Exercise goal: Your reply should hold only the lines from the records below where "aber" occurs.

Data listing:
BEGIN
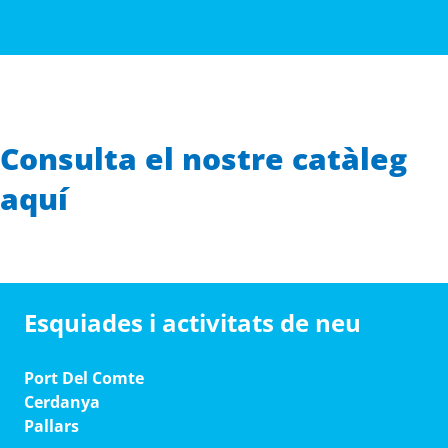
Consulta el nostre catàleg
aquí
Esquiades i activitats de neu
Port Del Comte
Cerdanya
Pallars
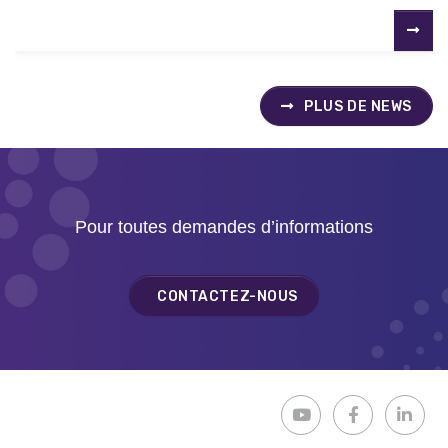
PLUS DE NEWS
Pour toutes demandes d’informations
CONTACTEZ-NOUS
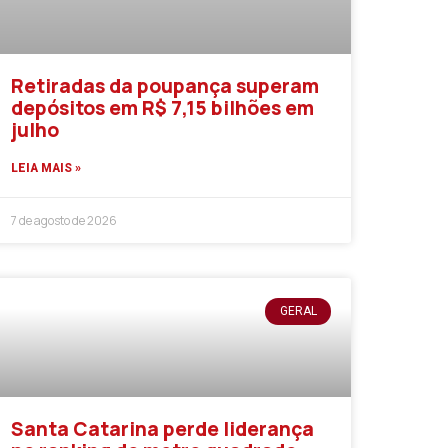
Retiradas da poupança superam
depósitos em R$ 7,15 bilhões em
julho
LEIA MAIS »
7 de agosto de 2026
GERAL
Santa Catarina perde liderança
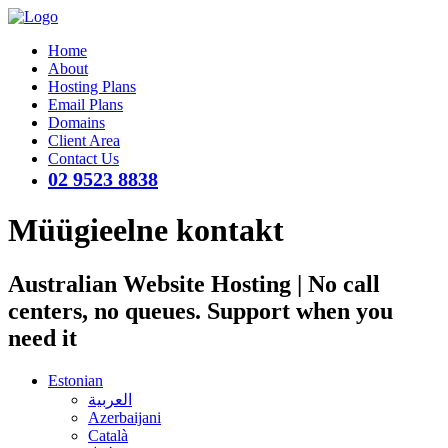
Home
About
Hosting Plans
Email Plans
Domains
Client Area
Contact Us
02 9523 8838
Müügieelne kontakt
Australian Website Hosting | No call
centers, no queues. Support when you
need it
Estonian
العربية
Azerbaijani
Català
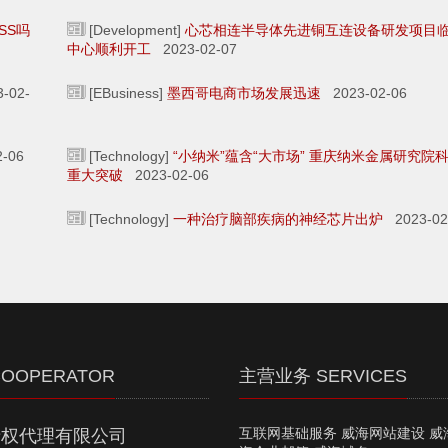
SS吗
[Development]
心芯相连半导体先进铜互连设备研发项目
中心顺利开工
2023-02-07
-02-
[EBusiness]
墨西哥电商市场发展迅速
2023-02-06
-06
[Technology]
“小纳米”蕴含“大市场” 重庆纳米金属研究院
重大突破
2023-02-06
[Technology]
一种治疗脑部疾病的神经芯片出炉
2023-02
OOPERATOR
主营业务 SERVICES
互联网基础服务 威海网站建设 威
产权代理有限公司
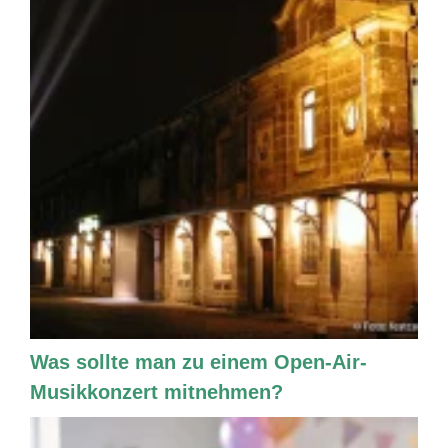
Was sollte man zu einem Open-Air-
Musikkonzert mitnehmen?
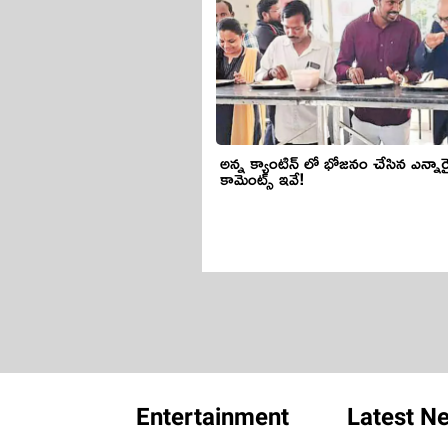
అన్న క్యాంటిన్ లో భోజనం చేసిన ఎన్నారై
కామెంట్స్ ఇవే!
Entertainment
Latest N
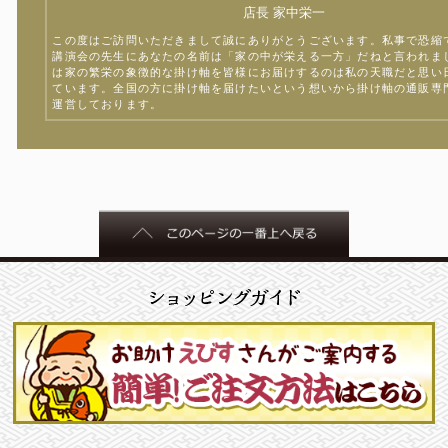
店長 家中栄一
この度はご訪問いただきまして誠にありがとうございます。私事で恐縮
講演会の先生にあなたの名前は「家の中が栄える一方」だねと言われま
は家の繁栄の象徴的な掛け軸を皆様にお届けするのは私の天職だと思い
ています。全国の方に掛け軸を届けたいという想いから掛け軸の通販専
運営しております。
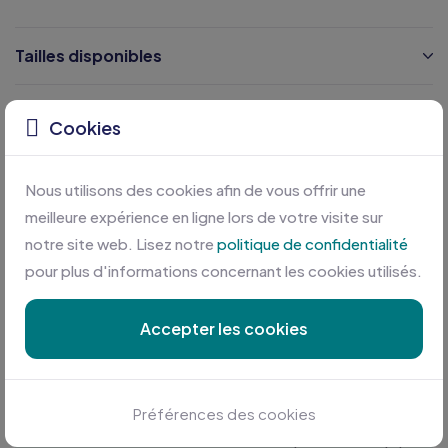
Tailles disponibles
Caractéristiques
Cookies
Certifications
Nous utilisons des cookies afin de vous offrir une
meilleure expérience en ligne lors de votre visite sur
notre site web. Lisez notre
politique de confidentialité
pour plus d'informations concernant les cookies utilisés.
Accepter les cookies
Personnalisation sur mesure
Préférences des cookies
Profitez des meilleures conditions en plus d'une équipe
END
BEGIN
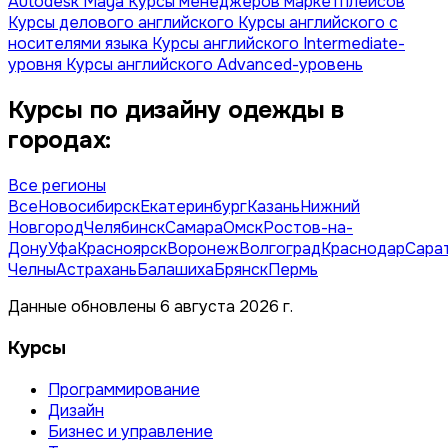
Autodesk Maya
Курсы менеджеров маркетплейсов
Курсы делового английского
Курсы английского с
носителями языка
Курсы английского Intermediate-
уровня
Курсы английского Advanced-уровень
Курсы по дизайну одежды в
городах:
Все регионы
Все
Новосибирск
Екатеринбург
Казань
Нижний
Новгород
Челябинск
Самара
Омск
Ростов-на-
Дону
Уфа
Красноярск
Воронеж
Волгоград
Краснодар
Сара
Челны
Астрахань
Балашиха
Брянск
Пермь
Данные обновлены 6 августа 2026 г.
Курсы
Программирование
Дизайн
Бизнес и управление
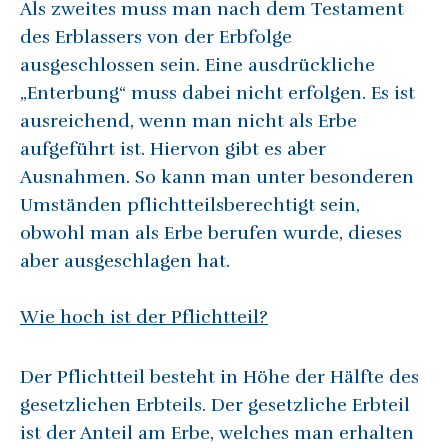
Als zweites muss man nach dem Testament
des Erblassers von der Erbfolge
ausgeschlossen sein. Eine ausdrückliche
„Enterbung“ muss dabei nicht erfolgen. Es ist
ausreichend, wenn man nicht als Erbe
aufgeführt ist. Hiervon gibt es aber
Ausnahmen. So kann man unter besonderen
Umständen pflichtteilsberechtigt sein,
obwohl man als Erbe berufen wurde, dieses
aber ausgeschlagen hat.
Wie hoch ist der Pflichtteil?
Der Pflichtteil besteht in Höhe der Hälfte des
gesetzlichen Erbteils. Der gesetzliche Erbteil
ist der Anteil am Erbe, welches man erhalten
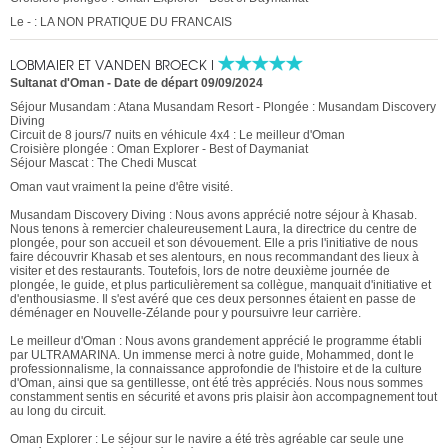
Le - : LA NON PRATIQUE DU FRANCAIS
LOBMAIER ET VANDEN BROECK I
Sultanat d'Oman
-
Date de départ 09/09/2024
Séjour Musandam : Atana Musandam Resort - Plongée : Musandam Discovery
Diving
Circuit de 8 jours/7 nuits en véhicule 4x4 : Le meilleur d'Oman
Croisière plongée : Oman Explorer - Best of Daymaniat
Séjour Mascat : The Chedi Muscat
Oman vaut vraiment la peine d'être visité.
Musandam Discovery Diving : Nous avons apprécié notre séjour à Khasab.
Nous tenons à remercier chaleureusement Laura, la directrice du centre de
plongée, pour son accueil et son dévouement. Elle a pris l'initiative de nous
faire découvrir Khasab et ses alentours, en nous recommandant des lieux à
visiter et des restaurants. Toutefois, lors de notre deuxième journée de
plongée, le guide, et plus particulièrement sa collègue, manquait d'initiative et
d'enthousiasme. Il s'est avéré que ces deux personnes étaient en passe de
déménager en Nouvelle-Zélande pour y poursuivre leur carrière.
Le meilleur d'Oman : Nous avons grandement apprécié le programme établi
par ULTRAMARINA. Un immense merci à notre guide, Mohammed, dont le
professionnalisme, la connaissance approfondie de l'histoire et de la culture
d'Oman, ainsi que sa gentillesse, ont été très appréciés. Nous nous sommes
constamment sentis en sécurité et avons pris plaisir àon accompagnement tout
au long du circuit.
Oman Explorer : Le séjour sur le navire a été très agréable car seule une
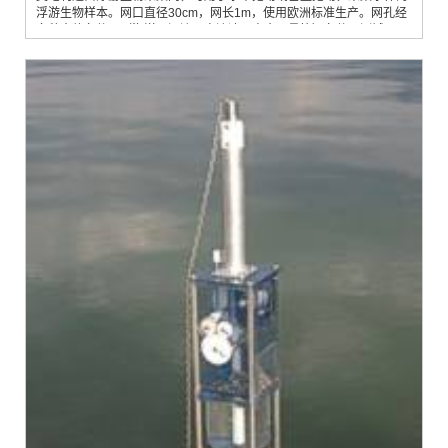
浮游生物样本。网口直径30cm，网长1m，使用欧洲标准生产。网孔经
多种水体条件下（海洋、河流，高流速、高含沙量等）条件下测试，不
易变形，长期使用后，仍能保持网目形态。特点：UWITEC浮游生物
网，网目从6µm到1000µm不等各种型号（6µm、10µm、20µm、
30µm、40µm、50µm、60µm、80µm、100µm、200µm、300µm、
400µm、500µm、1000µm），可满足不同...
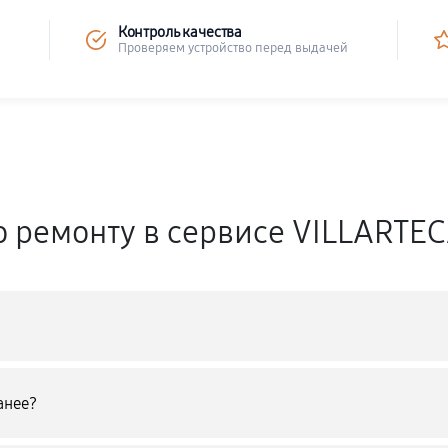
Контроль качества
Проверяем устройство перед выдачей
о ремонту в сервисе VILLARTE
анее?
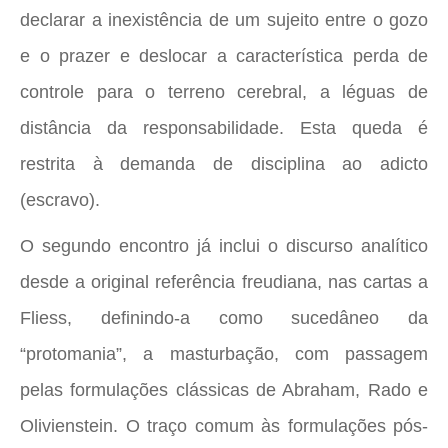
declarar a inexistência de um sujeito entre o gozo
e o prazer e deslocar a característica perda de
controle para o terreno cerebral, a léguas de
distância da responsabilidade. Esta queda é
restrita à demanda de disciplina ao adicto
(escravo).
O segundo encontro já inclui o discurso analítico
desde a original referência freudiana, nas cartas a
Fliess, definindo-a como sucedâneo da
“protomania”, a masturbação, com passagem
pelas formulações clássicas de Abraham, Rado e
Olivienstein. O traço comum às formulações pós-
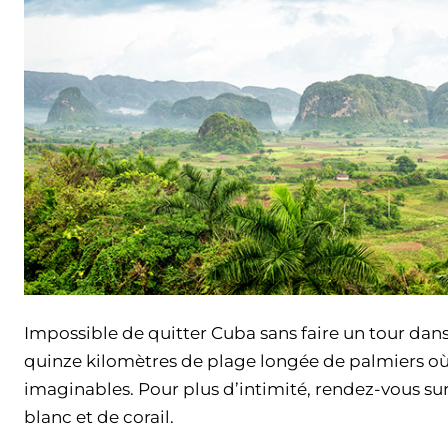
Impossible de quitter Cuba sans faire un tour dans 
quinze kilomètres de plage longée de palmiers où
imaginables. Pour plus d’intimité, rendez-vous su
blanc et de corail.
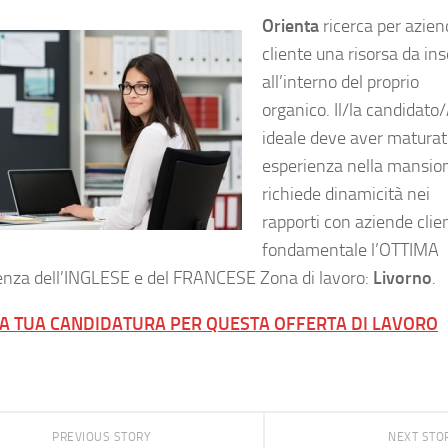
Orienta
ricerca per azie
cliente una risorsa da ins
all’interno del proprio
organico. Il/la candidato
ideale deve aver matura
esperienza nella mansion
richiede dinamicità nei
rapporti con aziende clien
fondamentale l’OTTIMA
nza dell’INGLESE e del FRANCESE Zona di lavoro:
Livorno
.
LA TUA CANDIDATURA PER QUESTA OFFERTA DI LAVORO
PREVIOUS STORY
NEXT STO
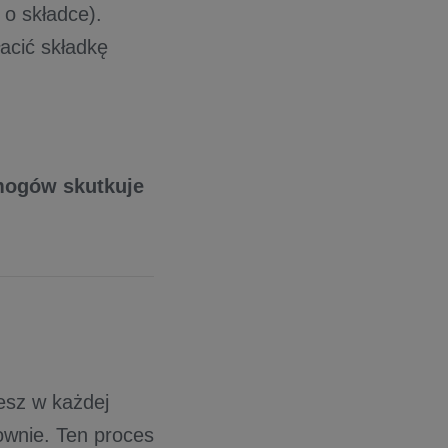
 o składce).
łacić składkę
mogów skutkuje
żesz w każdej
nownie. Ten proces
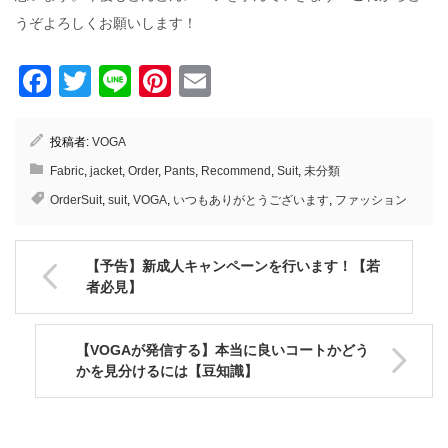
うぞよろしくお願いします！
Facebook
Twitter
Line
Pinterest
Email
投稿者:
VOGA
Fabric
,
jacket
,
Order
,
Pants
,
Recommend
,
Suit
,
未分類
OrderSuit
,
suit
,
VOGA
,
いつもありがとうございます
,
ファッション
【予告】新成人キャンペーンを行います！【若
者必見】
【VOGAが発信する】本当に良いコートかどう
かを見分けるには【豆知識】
END
BEGIN
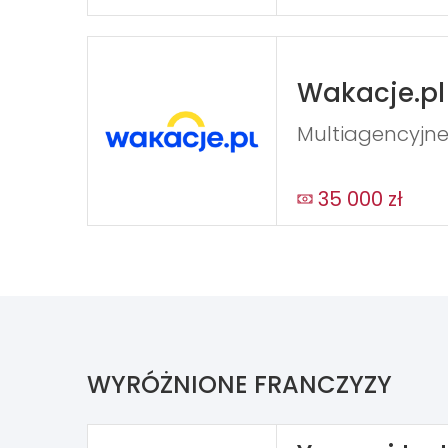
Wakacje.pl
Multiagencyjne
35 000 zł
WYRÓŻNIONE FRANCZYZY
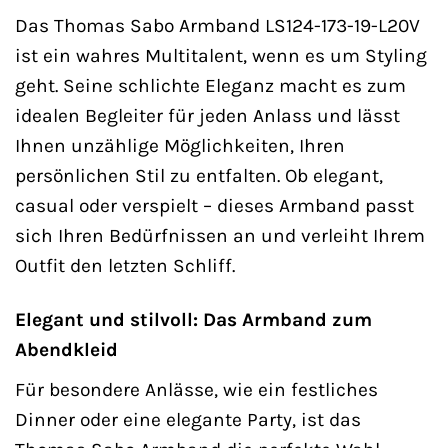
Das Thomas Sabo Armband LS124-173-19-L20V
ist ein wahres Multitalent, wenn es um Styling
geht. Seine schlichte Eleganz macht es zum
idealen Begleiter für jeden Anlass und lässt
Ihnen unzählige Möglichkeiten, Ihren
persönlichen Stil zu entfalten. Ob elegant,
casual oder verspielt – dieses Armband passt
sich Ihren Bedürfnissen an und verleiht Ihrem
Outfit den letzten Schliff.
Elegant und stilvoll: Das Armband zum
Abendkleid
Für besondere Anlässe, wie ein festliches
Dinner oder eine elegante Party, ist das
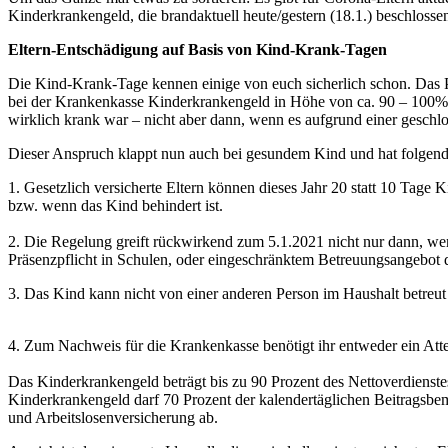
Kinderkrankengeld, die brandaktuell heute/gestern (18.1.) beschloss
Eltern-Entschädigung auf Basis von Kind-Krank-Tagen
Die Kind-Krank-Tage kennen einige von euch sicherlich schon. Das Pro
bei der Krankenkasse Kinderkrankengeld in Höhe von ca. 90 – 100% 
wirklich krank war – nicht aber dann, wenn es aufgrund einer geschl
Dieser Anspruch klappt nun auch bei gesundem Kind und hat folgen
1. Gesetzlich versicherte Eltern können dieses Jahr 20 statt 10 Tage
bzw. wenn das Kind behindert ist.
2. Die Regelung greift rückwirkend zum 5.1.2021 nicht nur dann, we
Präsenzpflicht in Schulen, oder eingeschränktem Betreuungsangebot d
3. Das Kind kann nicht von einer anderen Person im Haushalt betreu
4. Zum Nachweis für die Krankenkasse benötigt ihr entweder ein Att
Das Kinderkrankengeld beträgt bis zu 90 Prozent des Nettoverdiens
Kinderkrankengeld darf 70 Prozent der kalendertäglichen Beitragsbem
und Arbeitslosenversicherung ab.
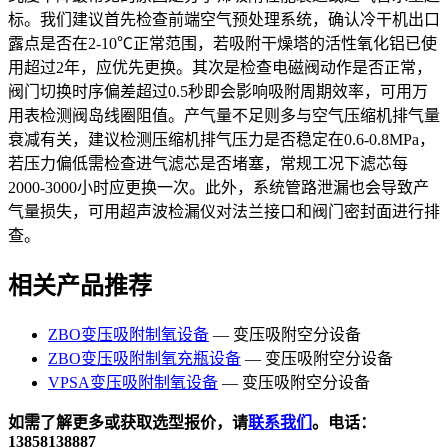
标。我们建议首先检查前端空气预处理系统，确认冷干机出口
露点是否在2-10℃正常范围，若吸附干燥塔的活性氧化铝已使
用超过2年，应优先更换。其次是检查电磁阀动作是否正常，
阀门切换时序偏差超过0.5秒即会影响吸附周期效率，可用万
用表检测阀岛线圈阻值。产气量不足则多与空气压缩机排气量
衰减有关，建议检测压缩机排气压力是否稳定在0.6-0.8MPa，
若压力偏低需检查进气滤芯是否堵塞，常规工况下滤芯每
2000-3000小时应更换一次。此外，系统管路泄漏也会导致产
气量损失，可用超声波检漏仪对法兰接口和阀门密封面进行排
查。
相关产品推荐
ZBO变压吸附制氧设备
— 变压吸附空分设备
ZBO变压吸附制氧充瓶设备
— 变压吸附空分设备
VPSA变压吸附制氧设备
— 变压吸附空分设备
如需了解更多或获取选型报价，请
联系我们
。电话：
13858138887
END
Answer to the problem:
aufgeführt ist. Hiervon gibt es aber
aber ausgeschlagen hat.
wirklich krank war – nicht aber dann, wenn es aufgrund einer geschl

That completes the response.